[SOLVED] Setting up a non-cacheable region with ARM MPU

Thread Starter

transconductance

Joined Jun 29, 2019
80
I am using an ATSAMS70 (Cortex M7) microcontroller equipped with DMA and an ARM Memory Protection Unit (MPU). I have a high-speed serial interface coming in on a USART and being DMA'd into RAM. I need to disable caching of that region so the CPU will actually see the data that the DMA just wrote. Microchip's documentation and the Atmel START tool support DMA configuration but not the MPU as far as I can see. So I don't have an API to work with and have to configure the MPU via registers.

I got the DMA working fairly easily. And I've been able to create a region with the MPU and verify that it handling accesses to that region. The DMA can write to this memory, but if the CPU tries to read or write this in this area, the MPU throws a data access violation. I've tried various combinations of the region attributes but can't seem to crack it. It's not supposed matter but the code that trips the exception is running in privileged mode.

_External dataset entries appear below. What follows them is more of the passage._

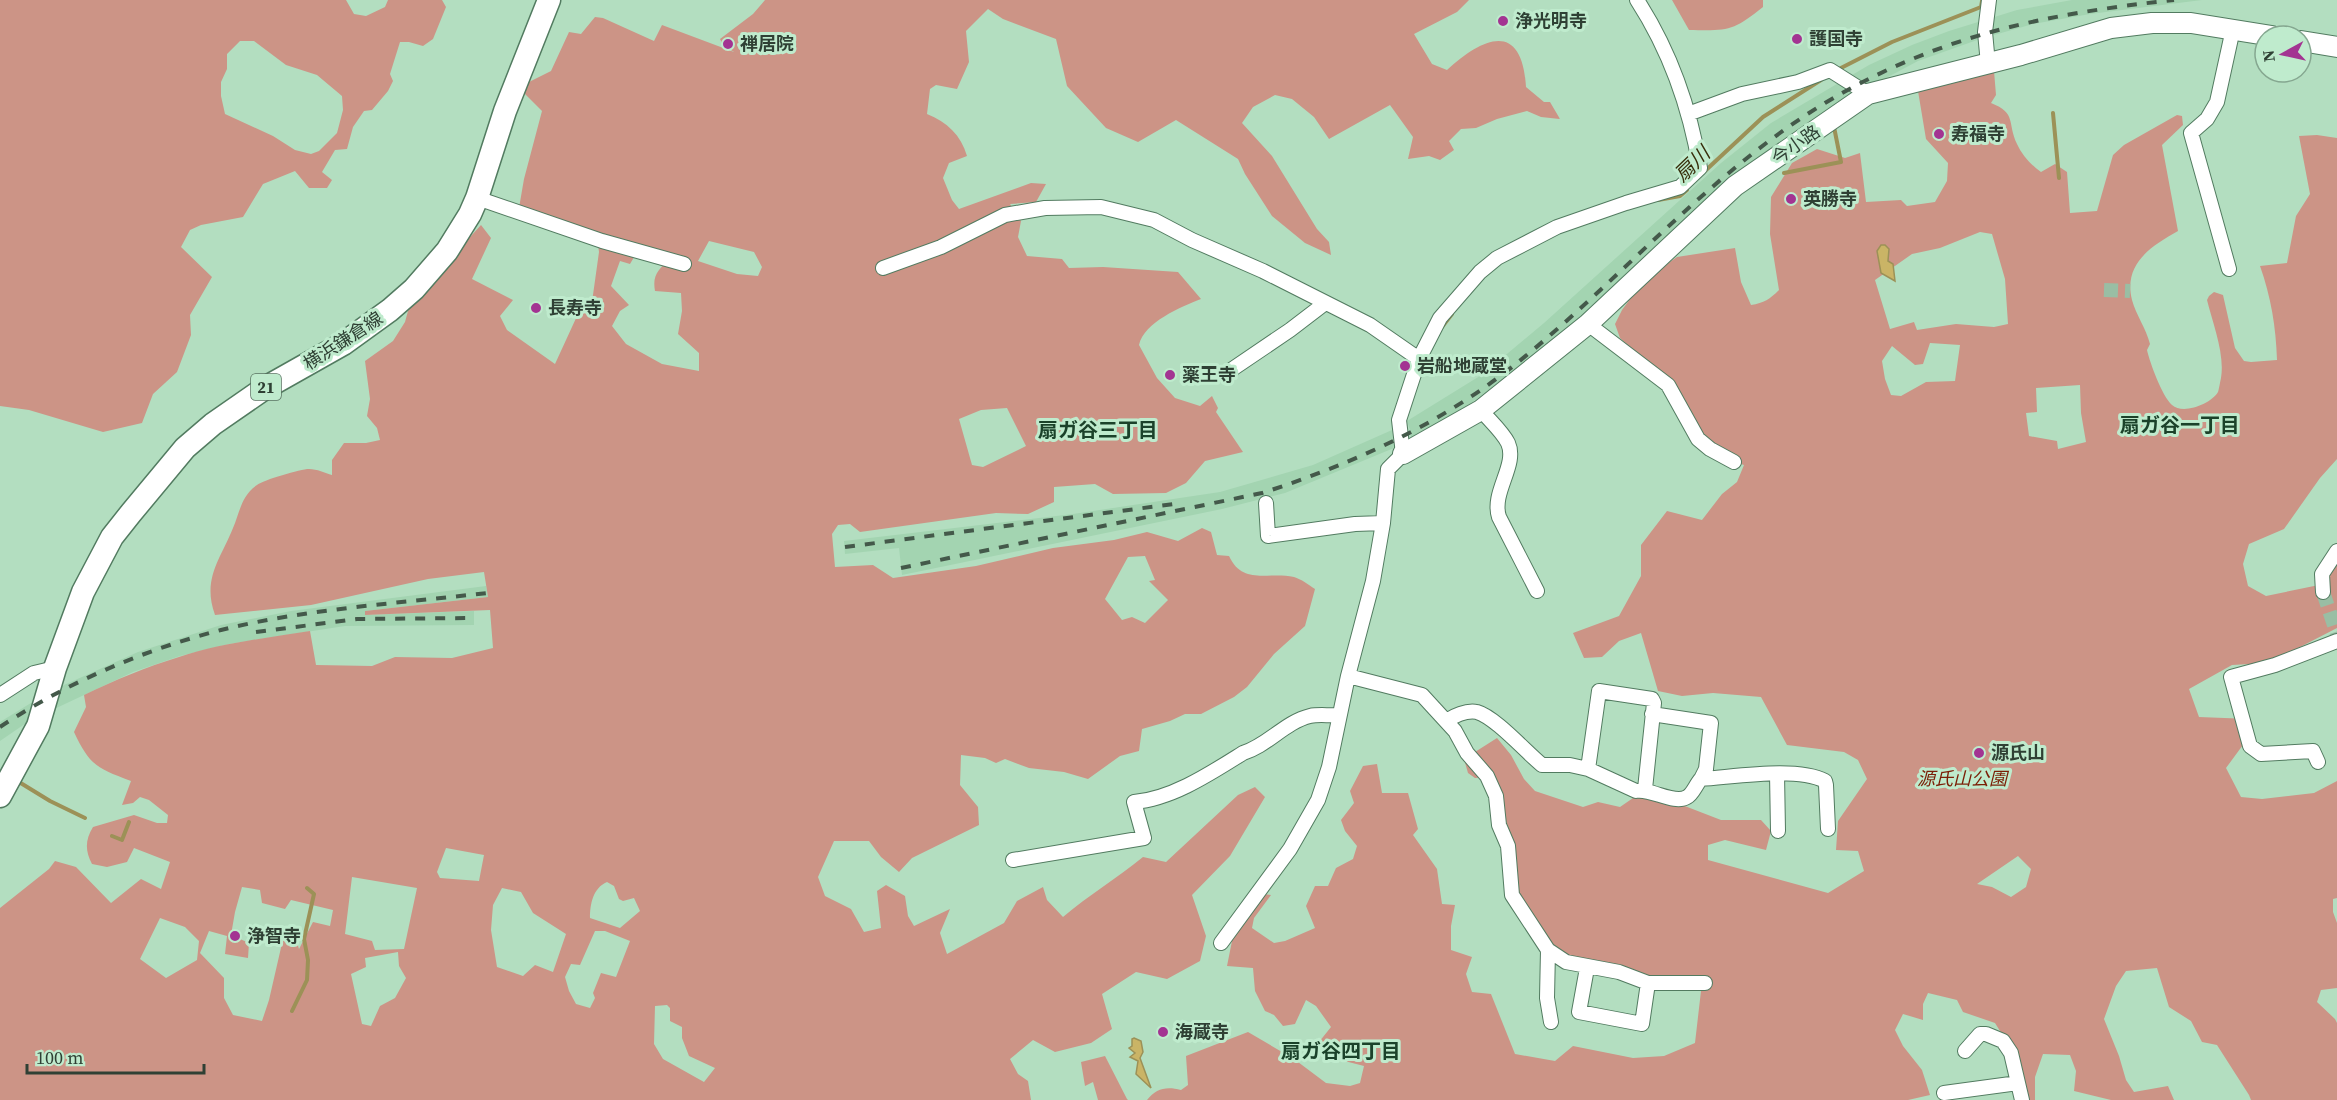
<svg xmlns="http://www.w3.org/2000/svg" width="2337" height="1100" font-family="'Source Serif 4','Noto Sans JP',serif">
	<rect width="100%" height="100%" fill="#b3dec0"/>
	<!-- built -->
	<path fill="#a3d4b1" d="M 2072,0 L 2202,0 L 2090,14 L 2033,24 L 1980,39 L 1918,61 L 1871,86 L 1801,128 L 1738,174 L 1598,303 L 1527,362 L 1463,409 L 1411,441 L 1411,433 L 1407,421 L 1483,374 L 1544,323 L 1721,163 L 1771,123 L 1869,65 L 1912,45 L 1949,31 L 2017,10 Z
		M 1392,430 L 1394,448 L 1285,493 L 1222,509 L 902,575 L 899,548 L 845,554 L 844,541 L 1073,514 L 1220,492 L 1313,465 Z
		M 486,586 L 488,597 L 365,611 L 366,615 L 474,611 L 474,625 L 345,626 L 229,644 L 180,656 L 133,672 L 50,711 L 56,690 L 64,685 L 138,652 L 221,625 L 291,611 Z
		M 39,698 L 32,719 L 0,741 L 0,722 Z"/>
	<!-- green -->
	<path fill="#cc9486" fill-rule="evenodd" d="M 0,0 L 346,0 L 354,14 L 366,16 L 385,7 L 388,0 L 442,0 L 446,7 L 433,39 L 423,46 L 409,42 L 400,42 L 390,74 L 393,81 L 388,91 L 372,110 L 364,111 L 353,127 L 347,149 L 335,150 L 322,172 L 332,180 L 327,188 L 309,188 L 295,171 L 263,184 L 243,217 L 201,225 L 190,230 L 181,247 L 212,277 L 190,315 L 191,335 L 177,372 L 153,394 L 142,423 L 103,432 L 29,410 L 0,406 ZM 240,41 L 254,41 L 286,65 L 317,75 L 342,96 L 343,110 L 337,133 L 319,151 L 311,154 L 295,150 L 273,136 L 225,114 L 221,96 L 221,82 L 227,69 L 227,54 Z
		M 765,0 L 1469,0 L 1457,12 L 1414,34 L 1432,64 L 1447,70 C 1483,37 1522,20 1526,87 L 1544,102 L 1550,102 L 1560,119 L 1541,117 L 1527,111 L 1497,119 L 1476,128 L 1461,129 L 1449,141 L 1454,150 L 1440,160 L 1429,156 L 1408,159 L 1413,137 L 1390,105 L 1329,139 L 1314,117 L 1292,99 L 1275,95 L 1253,107 L 1242,123 L 1272,156 L 1317,229 L 1329,242 L 1331,255 L 1305,243 L 1272,216 L 1245,174 L 1238,159 L 1176,120 L 1138,142 L 1106,128 L 1067,86 L 1056,39 L 1003,19 L 988,9 L 966,31 L 969,62 L 957,89 L 936,85 L 930,89 L 927,114 C 947,122 961,135 967,156 L 949,163 L 943,178 L 952,200 L 959,209 L 1031,183 L 1046,184 L 1036,202 L 1010,204 L 1021,221 L 1018,237 L 1027,256 L 1062,259 L 1069,268 L 1103,267 L 1178,272 L 1201,299 C 1181,307 1144,322 1139,345 L 1157,378 L 1175,398 L 1200,406 L 1212,396 L 1218,408 L 1216,412 L 1243,452 L 1205,461 L 1186,483 L 1166,493 L 1113,494 L 1095,484 L 1054,487 L 1054,502 L 1028,514 L 996,513 L 860,532 L 850,524 L 838,525 L 832,534 L 835,567 L 873,565 L 893,578 L 976,566 L 1053,548 L 1114,540 L 1147,532 L 1178,541 L 1202,528 L 1211,532 L 1217,555 L 1229,556 C 1243,586 1268,571 1294,577 C 1301,579 1309,585 1315,589 L 1305,626 L 1274,654 L 1247,687 L 1234,697 L 1201,714 L 1185,714 L 1170,721 L 1142,729 L 1139,751 L 1120,756 L 1088,779 L 1064,772 L 1029,768 L 1005,759 L 996,763 L 985,758 L 961,755 L 960,785 L 978,807 L 979,825 L 912,858 L 899,872 L 881,857 L 869,841 L 834,841 L 818,877 L 825,896 L 851,909 L 864,932 L 881,928 L 877,891 L 886,885 L 905,896 L 908,916 L 914,926 L 950,909 L 940,933 L 947,954 L 1004,923 L 1017,901 L 1043,887 L 1047,900 L 1063,917 C 1089,895 1117,878 1143,857 L 1166,862 L 1238,795 L 1255,787 L 1265,797 L 1230,856 L 1192,895 L 1206,936 L 1200,961 L 1167,979 L 1136,972 L 1102,994 L 1112,1029 L 1091,1043 L 1055,1052 L 1033,1040 L 1010,1059 L 1018,1074 L 1028,1081 L 1031,1100 L 0,1100 L 0,908 L 49,869 L 55,861 L 76,867 L 111,903 L 141,879 L 161,889 L 170,862 L 134,848 L 127,862 L 107,867 L 92,864 C 85,851 85,840 93,827 L 134,815 L 157,823 L 167,823 L 168,815 L 149,800 L 140,797 L 133,803 L 122,805 L 131,781 C 97,768 90,766 74,732 L 86,707 L 84,695 C 115,680 146,667 179,657 C 221,643 266,638 310,631 L 316,665 L 372,666 L 395,657 L 452,658 L 493,648 L 490,610 L 365,615 L 365,611 L 488,597 L 484,572 L 428,579 L 311,605 L 215,615 C 202,579 220,560 233,528 C 240,512 241,496 257,485 C 263,480 301,469 309,469 C 317,469 325,473 332,475 L 332,460 L 344,443 L 366,443 L 380,440 L 377,428 L 367,416 L 370,399 L 365,361 L 393,341 L 405,322 L 408,311 L 431,280 L 481,225 L 491,238 L 472,279 L 513,300 L 500,316 L 507,330 L 555,364 L 583,303 L 589,307 L 592,302 L 599,252 L 597,237 L 519,208 L 524,179 L 542,111 L 524,93 L 527,83 L 551,71 L 569,32 L 581,34 L 595,17 L 603,18 L 654,41 L 662,25 L 734,52 L 723,45 L 720,39 L 753,14 ZM 709,241 L 754,252 L 762,267 L 758,276 L 737,274 L 698,261 ZM 640,247 L 671,259 C 659,268 652,275 655,291 L 681,293 L 682,311 L 678,334 L 699,353 L 699,371 L 662,364 L 626,344 L 612,326 L 620,311 L 629,305 L 611,286 L 620,261 L 630,264 ZM 1007,408 L 1026,446 L 983,467 L 972,465 L 959,419 L 981,410 ZM 1145,556 L 1155,580 L 1149,581 L 1168,600 L 1145,623 L 1132,617 L 1122,620 L 1105,599 L 1128,557 ZM 446,848 L 484,855 L 479,881 L 440,878 L 437,872 ZM 352,877 L 417,888 L 404,949 L 375,950 L 372,941 L 345,934 ZM 607,882 L 614,886 L 619,899 L 623,901 L 634,898 L 640,911 L 620,928 L 590,918 C 590,904 593,888 607,882 ZM 242,887 L 260,890 L 262,903 L 285,909 L 291,900 L 333,910 L 330,926 L 313,922 L 299,949 L 296,939 L 283,939 L 269,1000 L 262,1021 L 233,1015 L 224,998 L 224,978 L 200,953 L 209,931 L 227,936 L 225,954 L 248,958 L 249,943 L 231,935 L 235,912 ZM 502,888 L 521,892 L 533,913 L 566,934 L 553,972 L 535,965 L 523,976 L 497,967 L 491,930 L 493,905 ZM 160,918 L 185,927 L 199,941 L 197,960 L 166,978 L 140,959 ZM 595,931 L 605,931 L 630,941 L 616,977 L 601,973 L 593,993 L 595,998 L 590,1008 L 576,1004 L 569,991 L 565,977 L 571,964 L 580,965 ZM 398,952 L 399,966 L 406,978 L 395,998 L 380,1006 L 371,1026 L 362,1024 L 351,974 L 366,967 L 365,958 ZM 667,1005 L 670,1008 L 670,1021 L 682,1027 L 682,1038 L 689,1056 L 715,1068 L 704,1082 L 663,1059 L 654,1044 L 655,1006 Z
		M 1672,0 L 1763,0 L 1763,7 C 1733,31 1728,31 1689,30 Z
		M 1994,71 L 1996,95 L 1991,103 C 2017,113 2007,123 2017,144 C 2022,155 2031,165 2041,172 L 2055,164 L 2067,172 L 2070,213 L 2097,211 L 2113,155 L 2124,145 L 2177,115 L 2182,116 L 2183,125 L 2162,145 L 2178,231 C 2151,246 2123,264 2132,300 C 2136,315 2146,328 2150,344 L 2147,350 C 2150,363 2162,396 2172,405 C 2183,415 2211,404 2218,392 C 2219,389 2220,382 2221,378 C 2225,354 2213,324 2207,300 L 2209,296 L 2214,292 L 2223,295 L 2235,348 L 2244,361 L 2251,362 L 2277,360 C 2276,327 2271,297 2260,266 L 2287,263 L 2296,216 L 2310,194 L 2299,136 L 2317,135 L 2337,138 L 2337,459 L 2320,478 L 2284,529 L 2249,544 L 2243,564 L 2248,586 L 2266,596 L 2319,585 L 2337,563 L 2337,628 L 2269,663 L 2232,665 L 2189,689 L 2199,717 L 2250,719 L 2251,734 L 2226,768 L 2241,797 L 2262,799 L 2314,793 L 2337,781 L 2337,898 L 2333,899 L 2333,912 L 2337,923 L 2337,988 L 2321,990 L 2317,1002 L 2335,1019 L 2337,1023 L 2337,1100 L 2251,1100 L 2249,1095 L 2217,1045 L 2202,1042 L 2191,1021 L 2169,1007 L 2157,968 L 2126,971 L 2116,986 L 2104,1019 L 2119,1056 L 2126,1080 L 2134,1092 L 2168,1086 L 2174,1100 L 2111,1100 L 2074,1091 L 2076,1071 L 2070,1055 L 2043,1054 L 2035,1077 L 2035,1100 L 2029,1100 L 2020,1069 L 2017,1050 L 2000,1031 L 1995,1023 L 1963,1012 L 1957,1000 L 1928,993 L 1923,1004 L 1923,1020 L 1903,1014 L 1895,1030 L 1903,1046 L 1922,1070 L 1930,1095 L 1908,1100 L 1147,1100 C 1156,1088 1167,1086 1181,1090 L 1188,1085 L 1186,1056 L 1248,1032 L 1294,1059 L 1326,1083 L 1350,1086 L 1360,1083 L 1364,1066 L 1329,1057 L 1319,1042 L 1331,1027 L 1316,1006 L 1306,1000 L 1295,1024 L 1283,1026 L 1274,1015 L 1265,1011 L 1255,991 L 1253,968 L 1227,966 L 1233,936 L 1263,894 L 1271,895 L 1254,918 L 1252,928 L 1274,943 L 1285,941 L 1315,928 L 1306,906 L 1315,886 L 1328,886 L 1336,868 L 1353,859 L 1357,846 L 1345,831 L 1341,820 L 1354,803 L 1350,791 L 1363,766 L 1377,764 L 1382,793 L 1408,793 L 1418,829 L 1413,835 L 1437,869 L 1442,904 L 1455,905 L 1451,926 L 1451,950 L 1472,957 L 1466,974 L 1472,992 L 1491,994 L 1515,1054 L 1555,1061 L 1573,1046 L 1633,1058 L 1664,1056 L 1695,1043 L 1701,991 L 1693,985 L 1591,969 L 1545,950 L 1519,896 L 1513,843 L 1492,777 L 1475,778 L 1468,773 L 1464,759 L 1497,738 L 1511,755 L 1524,779 L 1535,791 L 1583,807 L 1598,802 L 1620,807 L 1636,796 L 1677,803 L 1721,820 L 1761,820 L 1771,831 L 1766,850 L 1725,840 L 1708,845 L 1708,860 L 1828,893 L 1864,871 L 1858,851 L 1836,850 L 1838,821 L 1867,779 L 1858,760 L 1844,752 L 1787,745 L 1761,697 L 1713,693 L 1682,696 L 1658,691 L 1641,633 L 1619,641 L 1602,657 L 1584,658 L 1573,633 L 1619,616 L 1641,576 L 1641,545 L 1667,511 L 1702,520 L 1722,494 L 1737,482 L 1744,465 L 1705,452 L 1651,366 L 1620,338 L 1615,324 L 1622,310 L 1644,280 L 1677,257 L 1735,248 L 1741,282 L 1751,305 C 1764,303 1770,299 1779,290 L 1770,234 L 1771,197 L 1792,163 L 1817,149 L 1845,158 L 1860,153 L 1866,202 L 1901,200 L 1907,206 L 1935,202 L 1947,181 L 1948,163 L 1926,139 L 1918,91 ZM 1980,232 L 1992,234 L 2005,279 L 2008,324 L 1994,327 L 1956,324 L 1917,330 L 1914,322 L 1890,329 L 1875,280 L 1912,254 L 1940,248 ZM 1930,343 L 1960,345 L 1955,381 L 1926,382 L 1901,396 L 1891,395 L 1885,379 L 1882,361 L 1892,346 L 1915,365 L 1923,364 ZM 2080,385 L 2081,413 L 2086,442 L 2058,449 L 2057,441 L 2029,436 L 2026,413 L 2037,412 L 2036,388 ZM 2018,856 L 2031,869 L 2026,887 L 2011,897 L 1992,887 L 1977,884 Z
		M 1105,1056 L 1127,1099 L 1128,1100 L 1098,1100 L 1093,1082 L 1085,1086 L 1081,1062 Z"/>
	<!-- water -->
	<path fill="#cab466" stroke="#9c9157" stroke-width="1.5" d="M 1881,245 L 1885,245 L 1889,249 L 1888,261 L 1893,264 L 1895,281 L 1881,273 L 1877,251 Z
		M 1134,1038 L 1141,1041 L 1143,1052 L 1140,1058 L 1151,1088 L 1136,1074 L 1138,1061 L 1130,1057 L 1135,1053 L 1129,1048 L 1132,1046 L 1132,1039 Z"/>
	<g fill="none" stroke-linecap="round" stroke-linejoin="round">
		<!-- stream -->
		<path stroke="#9c9157" stroke-width="4" d="M 1837,70 L 1892,42 L 1981,7 L 1982,1
			M 2053,113 L 2059,178
			M 1705,171 L 1763,117 L 1821,80
			M 1784,173 L 1841,162 L 1834,127
			M 1658,200 L 1680,196 L 1687,190
			M 1442,327 L 1452,314
			M 19,782 L 50,801 L 85,818
			M 112,836 L 122,840 L 129,822
			M 292,1011 L 307,980 L 308,960 L 304,939 L 314,894 L 307,888"/>
		<!-- street-tunnel -->
		<path stroke="#99bea4" stroke-width="14" stroke-dasharray="14 7" stroke-linecap="butt" d="M 2104,290 L 2130,291
			M 2323,592 L 2337,634"/>
		<defs>
			<path id="street" d="M 1988,64 L 1985,32 L 1989,0
				M 1688,114 L 1742,94 L 1798,82 L 1830,70 L 1868,94
				M 477,198 L 602,241 L 684,264
				M 883,268 L 941,247 L 1005,215 L 1045,208 L 1101,207 L 1154,220 L 1192,240 L 1263,271 L 1370,325 L 1419,359
				M 2229,269 L 2191,133 L 2207,119 L 2217,102 L 2233,29
				M 1588,324 L 1668,385 L 1698,439 L 1710,449 L 1734,462
				M 1231,370 L 1290,330 L 1324,304
				M 1481,410 C 1489,420 1502,431 1508,443 C 1518,465 1491,492 1499,517 L 1537,591
				M 1266,503 L 1268,536 L 1355,524 L 1383,523
				M 2323,592 L 2322,574 L 2337,551
				M 1348,676 L 1422,695 L 1455,731 L 1467,753 L 1487,776 L 1496,796 L 1499,825 L 1508,846 L 1512,895 L 1548,950 L 1566,962 L 1619,972 L 1648,983 L 1705,983
				M 0,695 L 34,673 L 55,668
				M 1652,714 L 1711,723 L 1706,769 L 1701,779
				M 1446,721 C 1454,716 1467,710 1477,712 C 1495,717 1526,752 1542,765 L 1570,765 L 1588,769 L 1636,791 C 1651,788 1674,805 1687,797 C 1693,794 1696,784 1701,779 C 1734,777 1797,766 1825,781 L 1826,785 L 1828,829
				M 2318,762 L 2313,751 L 2261,754 L 2250,746 L 2231,677 L 2275,665 L 2337,641
				M 1588,769 L 1599,691 L 1652,699 L 1654,703 L 1645,789
				M 1777,774 L 1778,831
				M 1013,860 L 1144,838 L 1134,802 C 1172,799 1211,773 1243,753 C 1267,746 1285,722 1310,716 C 1319,714 1330,716 1339,715
				M 1221,943 L 1290,849 L 1318,800 L 1329,767 L 1348,676 L 1373,581 L 1383,523 L 1388,469 L 1403,454 L 1399,420 L 1419,359 L 1440,318 L 1480,272 L 1497,258 L 1557,227 L 1626,203 L 1680,187 L 1700,168 C 1690,108 1670,51 1637,0
				M 1548,950 L 1547,998 L 1551,1022
				M 1587,968 L 1579,1012 L 1642,1024 L 1648,983
				M 1965,1051 L 1980,1034 L 1986,1034 L 2003,1041 L 2011,1053 L 2022,1100
				M 1944,1093 L 2018,1083"/>
			<path id="secondary" d="M 2301,41 L 2337,47
				M 1403,454 L 1481,410 L 1588,324 L 1735,186 L 1868,94 L 2021,55 L 2111,28 L 2152,23 L 2191,23 L 2272,36"/>
			<path id="primary" d="M 0,796 L 38,726 L 55,668 L 83,592 L 112,537 L 131,513 L 185,448 L 213,424 L 265,388 L 343,344 L 390,310 L 414,289 L 447,251 L 470,214 L 477,198 L 505,111 L 549,0"/>
		</defs>
		<!-- street casing -->
		<use href="#street" stroke="#527b60" stroke-width="16"/>
		<!-- secondary casing -->
		<use href="#secondary" stroke="#527b60" stroke-width="22"/>
		<!-- primary casing -->
		<use href="#primary" stroke="#527b60" stroke-width="25"/>
		<!-- street -->
		<use href="#street" stroke="#fff" stroke-width="14"/>
		<!-- secondary -->
		<use href="#secondary" stroke="#fff" stroke-width="20"/>
		<!-- primary -->
		<use href="#primary" stroke="#fff" stroke-width="22"/>
		<!-- rail -->
		<path stroke="#44594a" stroke-width="4" stroke-dasharray="10 10" stroke-linecap="butt" d="M 845,547 L 1174,504
			M 901,568 L 1262,493 C 1352,464 1437,426 1512,367 C 1619,282 1708,174 1825,103 C 1939,35 2045,14 2174,0
			M 256,632 L 357,619 L 474,618
			M 0,727 C 66,683 143,650 221,630 C 305,609 401,603 487,593"/>
	</g>
	<!-- markers -->
	<g fill="#a33492" stroke="#bfebcd" stroke-width="2">
		<circle cx="1503" cy="21" r="6"/>
		<circle cx="1797" cy="39" r="6"/>
		<circle cx="728" cy="44" r="6"/>
		<circle cx="1939" cy="134" r="6"/>
		<circle cx="1791" cy="199" r="6"/>
		<circle cx="536" cy="308" r="6"/>
		<circle cx="1405" cy="366" r="6"/>
		<circle cx="1170" cy="375" r="6"/>
		<circle cx="1979" cy="753" r="6"/>
		<circle cx="235" cy="936" r="6"/>
		<circle cx="1163" cy="1032" r="6"/>
	</g>
	<g text-anchor="middle" stroke-width="6" stroke-linejoin="round" paint-order="stroke">
		<!-- shield labels -->
		<rect fill="#bfebcd" stroke="#5a7362" stroke-width="1.5" x="251" y="374" width="30" height="26" rx="4.5"/>
		<g font-size="16" font-weight="bold" fill="#2f4034">
			<text x="266" y="393">21</text>
		</g>
		<!-- poi labels -->
		<g font-size="18" font-weight="bold" fill="#2f4034" stroke="#bfebcd" text-anchor="start">
			<text x="1515" y="27">浄光明寺</text>
			<text x="1809" y="45">護国寺</text>
			<text x="740" y="50">禅居院</text>
			<text x="1951" y="140">寿福寺</text>
			<text x="1803" y="205">英勝寺</text>
			<text x="548" y="314">長寿寺</text>
			<text x="1417" y="372">岩船地蔵堂</text>
			<text x="1182" y="381">薬王寺</text>
			<text x="1991" y="759">源氏山</text>
			<text x="247" y="942">浄智寺</text>
			<text x="1175" y="1038">海蔵寺</text>
		</g>
		<!-- street labels -->
		<g font-size="18" fill="#2f4034" stroke="#bfebcd">
			<text transform="translate(1796 145) rotate(-35)" y="6">今小路</text>
			<text transform="translate(343 341) rotate(-33)" y="6">横浜鎌倉線</text>
		</g>
		<!-- park labels -->
		<g font-size="18" font-style="italic" fill="#7b1e06" stroke="#bfebcd">
			<text x="1962" y="785">源氏山公園</text>
		</g>
		<!-- water labels -->
		<g font-size="20" font-style="italic" fill="#382f0c" stroke="#bfebcd">
			<text transform="translate(1692 164) rotate(-44)" y="7">扇川</text>
		</g>
		<!-- neighbourhood labels -->
		<g font-size="20" font-weight="bold" fill="#1b422a" stroke="#bfebcd">
			<text x="2180" y="432">扇ガ谷一丁目</text>
			<text x="1098" y="437">扇ガ谷三丁目</text>
			<text x="1341" y="1058">扇ガ谷四丁目</text>
		</g>
	</g>
	<!-- north arrow -->
	<g transform="translate(2283 54) rotate(262)"><circle r="28" fill="#bfebcd" stroke="#85a790" stroke-width="1.5"/>
	<path d="M0-4.5L10 22L0 15L-10 22Z" fill="#a33492"/>
	<text y="-9" font-size="16" font-weight="bold" text-anchor="middle" fill="#2f4034">N</text>
	</g>
	<!-- scale -->
	<path d="M27 1064v9h177v-9" fill="none" stroke="#2f4034" stroke-width="3"/>
	<text x="36" y="1064" font-size="18" fill="#2f4034" stroke="#bfebcd" stroke-width="4.5" paint-order="stroke">100 m</text>
</svg>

Can anyone help? Here is the function that configures the MPU region. This is the only region I am configuring so all other accesses are following the default mapping.

Code:
/*
* Configure the specified region, 1..16
* Returns the region size in bytes, which may be more than the requested size
*/
unsigned MPU_SetRegion(unsigned Region, u32 BaseAddress, unsigned BytesRequested, bool Cacheable, bool Executable)
{
    u16 size_exponent;
   
    // MPU uses an exponent of 2 to specify the region size.
    // Find the lowest exponent which will satisfy the request.
    size_exponent = 0;
    if (BytesRequested < 32)
    {
        BytesRequested = 32;
    }
    while (BytesRequested > 1)
    {
        size_exponent += 1;
        BytesRequested /= 2;
    }

    // Set base address and select region for configuration
    // Writing the RNR selects the region which the RBAR and RASR control
    MPU->MPU_RNR.Register = (Region-1);
    MPU->MPU_RBAR.Register = (BaseAddress & MPU_REGION_ADDRESS_MASK);

    // Configure the region
    MPU->MPU_RASR.Size = size_exponent - 1;
    MPU->MPU_RASR.XN = Executable ? 0 : 1;
    MPU->MPU_RASR.AP = 0b011; /* no privilege restriction */
    MPU->MPU_RASR.B = Cacheable ? 1 : 0;
    MPU->MPU_RASR.C = Cacheable ? 1 : 0;;
    MPU->MPU_RASR.TEX = Cacheable ? 0b000 : 0b001;
    MPU->MPU_RASR.SRD = 0; // enable all sub-regions
    MPU->MPU_RASR.S = 1; // region is shareable

    // Enable the region
    MPU->MPU_RASR.Enable = 1;

   // Return actual size of the region
    return(1 << size_exponent);
}
 
Last edited:

Thread Starter

transconductance

Joined Jun 29, 2019
80
I solved it. As you saw in ths source code, I was writing each field of the RASR separately. Presumably the compiler was generating a read/modify/write of some kind. When I changed this to a single write to the register, with the field values already compiled, it solved the problem.
 

nsaspook

Joined Aug 27, 2009
13,079
I've not had experience directly on that processor but in general MPU register access must be word aligned.
 
Last edited:

Thread Starter

transconductance

Joined Jun 29, 2019
80
You're right. Now that you mention it, I did see that somewhere. It didn't occur to me that the compiler would be used sub-word access for the RMW operations but, of course it does.
 

nsaspook

Joined Aug 27, 2009
13,079
You're right. Now that you mention it, I did see that somewhere. It didn't occur to me that the compiler would be used sub-word access for the RMW operations but, of course it does.
Never trust the compiler by default when talking to complex hardware. It usually defaults to the most efficient method unless told there are restrictions on memory placement and sequences.